Running dockerized Jupyter Lab/Notebook on HPC systems
This illustrates the steps to run any dockerized Jupyter Lab/Notebook on HPC system.
Creating the required Apptainer Container
For this example, we will use the NGIMS Metagenomics-Analysis-of-Biofilm-Microbiome project as it has a docker file with all the definitions and dependencies required to run the notebooks. The rest of the process assumes you have built the docker image from the docker file. Details on how to build a docker image from a docker file are found here.
Since most of the HPCs do not support docker containers (primarily due to security reasons as Apptainer does not need root privileges), we need to create an Apptainer image using the docker image; steps to create an Apptainer image based on docker containers (either private or public) are found here.

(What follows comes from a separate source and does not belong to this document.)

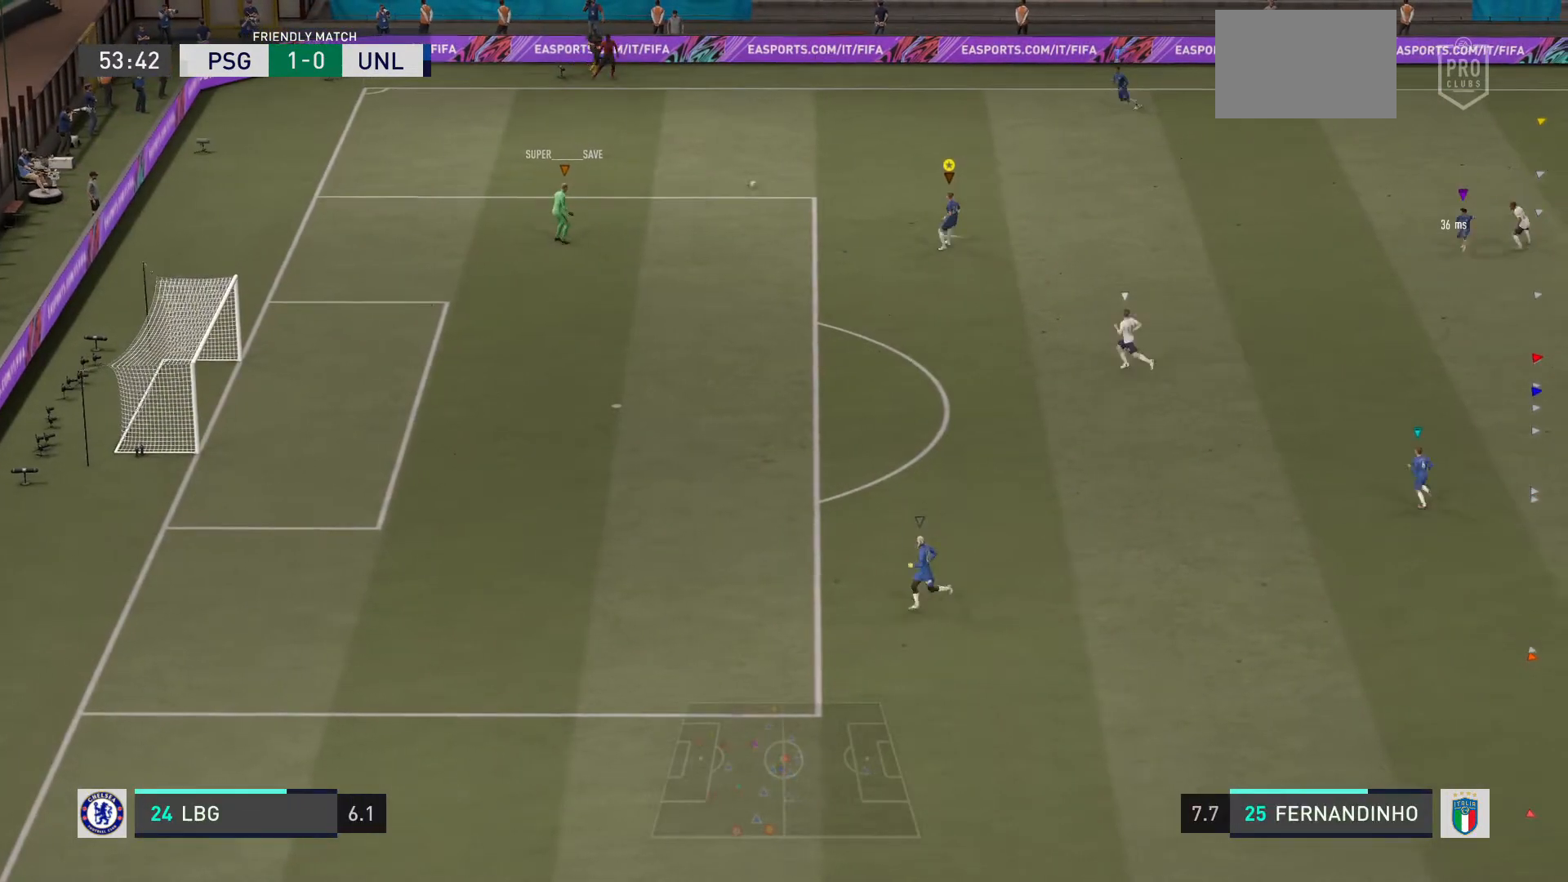
{"buttons": ["L2"], "left_stick": "left", "right_stick": "center", "events": [[100, "left_stick", "up-left"], [267, "L2", "down"], [400, "R2", "up"], [500, "left_stick", "left"]]}
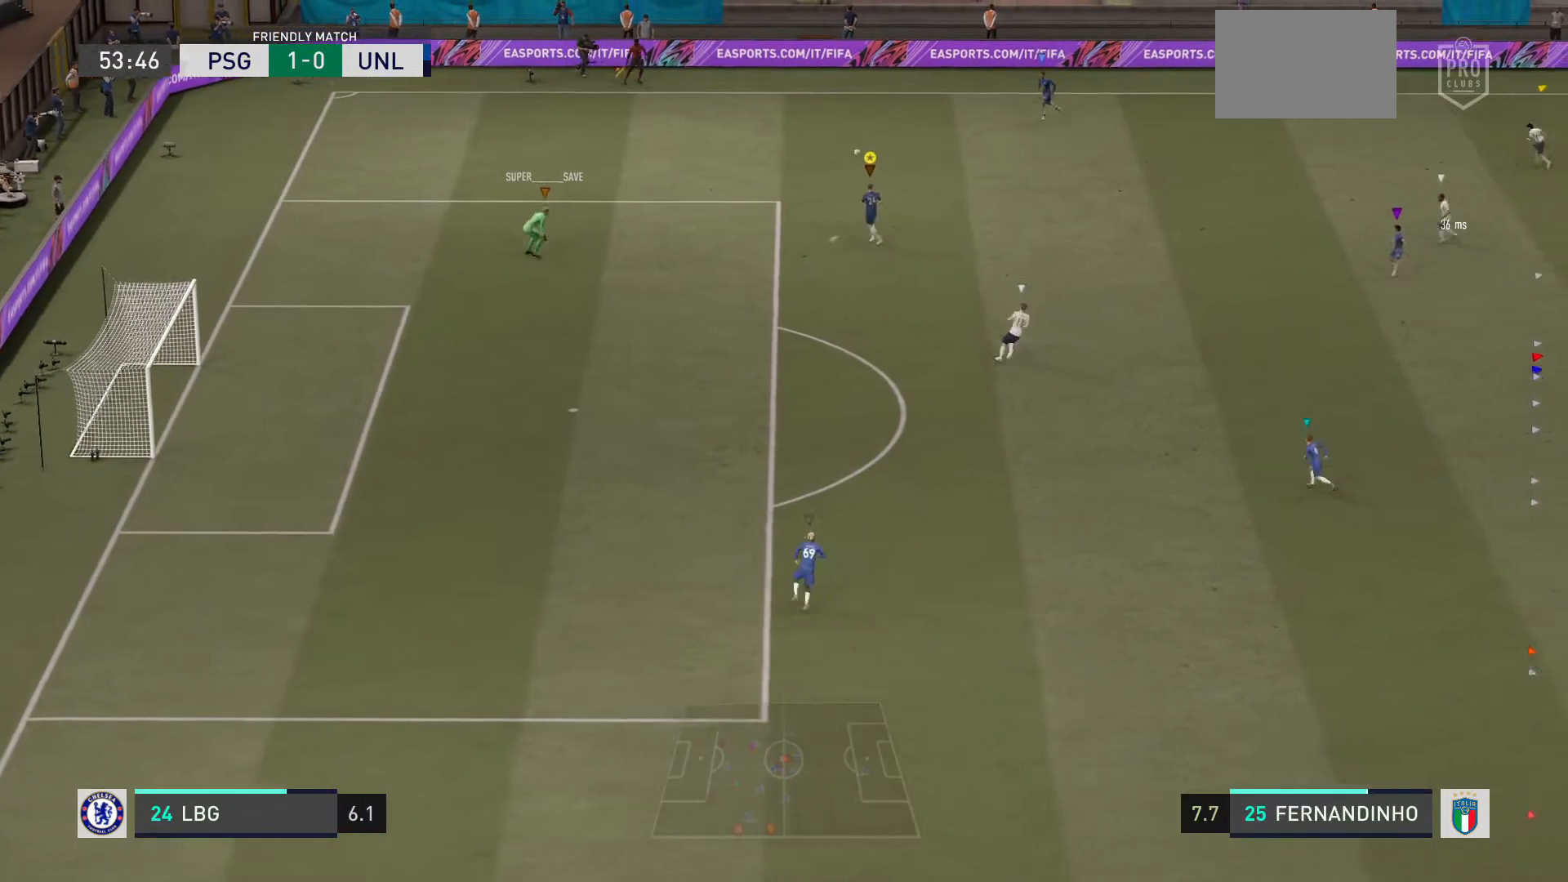
{"buttons": [], "left_stick": "left", "right_stick": "center", "events": [[167, "L2", "up"]]}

If you have a Linux system and would like to try running apptainer on your local system, the steps to install Apptainer on WSL Linux (or any Linux and Debian) distros are found here
Apptainer Image from a Docker Image:
The following command will convert a locally available docker image to an apptainer image (a common practice if you have both docker and apptainer available on your system)
apptainer build <apptainer_image_name>.sif docker-daemon://<docker_image_name>:<tag>
To get the Docker Image from Docker Hub (Public Image)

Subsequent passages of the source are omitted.